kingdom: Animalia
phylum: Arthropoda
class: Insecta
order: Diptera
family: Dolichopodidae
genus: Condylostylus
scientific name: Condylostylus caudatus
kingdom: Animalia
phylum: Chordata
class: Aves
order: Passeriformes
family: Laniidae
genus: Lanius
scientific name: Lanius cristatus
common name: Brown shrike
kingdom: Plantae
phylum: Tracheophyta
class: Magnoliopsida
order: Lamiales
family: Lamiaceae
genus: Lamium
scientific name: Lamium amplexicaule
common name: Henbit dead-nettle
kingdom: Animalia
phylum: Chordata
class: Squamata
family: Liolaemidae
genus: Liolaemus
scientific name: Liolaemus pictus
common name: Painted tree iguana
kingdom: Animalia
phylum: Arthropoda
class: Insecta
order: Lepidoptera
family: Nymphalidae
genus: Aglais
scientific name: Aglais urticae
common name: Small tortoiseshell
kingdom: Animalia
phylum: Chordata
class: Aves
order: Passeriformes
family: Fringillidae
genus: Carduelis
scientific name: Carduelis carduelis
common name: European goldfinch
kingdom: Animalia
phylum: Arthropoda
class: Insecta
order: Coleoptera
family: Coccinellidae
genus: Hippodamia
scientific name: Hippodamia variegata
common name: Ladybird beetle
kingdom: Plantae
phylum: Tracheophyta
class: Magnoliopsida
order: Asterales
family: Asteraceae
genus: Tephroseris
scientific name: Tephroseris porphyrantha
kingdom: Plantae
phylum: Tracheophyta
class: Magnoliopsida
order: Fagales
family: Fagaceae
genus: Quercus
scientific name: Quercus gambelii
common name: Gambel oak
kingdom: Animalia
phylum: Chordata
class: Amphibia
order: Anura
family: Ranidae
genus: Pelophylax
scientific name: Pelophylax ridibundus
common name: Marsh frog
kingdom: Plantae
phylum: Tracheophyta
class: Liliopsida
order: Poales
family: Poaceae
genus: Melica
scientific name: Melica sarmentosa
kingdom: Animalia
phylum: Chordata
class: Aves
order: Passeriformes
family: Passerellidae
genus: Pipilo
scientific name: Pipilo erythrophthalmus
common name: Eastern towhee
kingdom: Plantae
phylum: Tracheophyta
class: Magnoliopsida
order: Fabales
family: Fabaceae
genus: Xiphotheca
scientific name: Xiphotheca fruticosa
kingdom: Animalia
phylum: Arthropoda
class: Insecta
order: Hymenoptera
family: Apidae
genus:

#### Exercise aim:
Format the entries as a numbered list, from the first line through the line containing "common name: Small tortoiseshell", leaving out blank lines.

#### Solution for this exercise:
1. kingdom: Animalia
2. phylum: Arthropoda
3. class: Insecta
4. order: Diptera
5. family: Dolichopodidae
6. genus: Condylostylus
7. scientific name: Condylostylus caudatus
8. kingdom: Animalia
9. phylum: Chordata
10. class: Aves
11. order: Passeriformes
12. family: Laniidae
13. genus: Lanius
14. scientific name: Lanius cristatus
15. common name: Brown shrike
16. kingdom: Plantae
17. phylum: Tracheophyta
18. class: Magnoliopsida
19. order: Lamiales
20. family: Lamiaceae
21. genus: Lamium
22. scientific name: Lamium amplexicaule
23. common name: Henbit dead-nettle
24. kingdom: Animalia
25. phylum: Chordata
26. class: Squamata
27. family: Liolaemidae
28. genus: Liolaemus
29. scientific name: Liolaemus pictus
30. common name: Painted tree iguana
31. kingdom: Animalia
32. phylum: Arthropoda
33. class: Insecta
34. order: Lepidoptera
35. family: Nymphalidae
36. genus: Aglais
37. scientific name: Aglais urticae
38. common name: Small tortoiseshell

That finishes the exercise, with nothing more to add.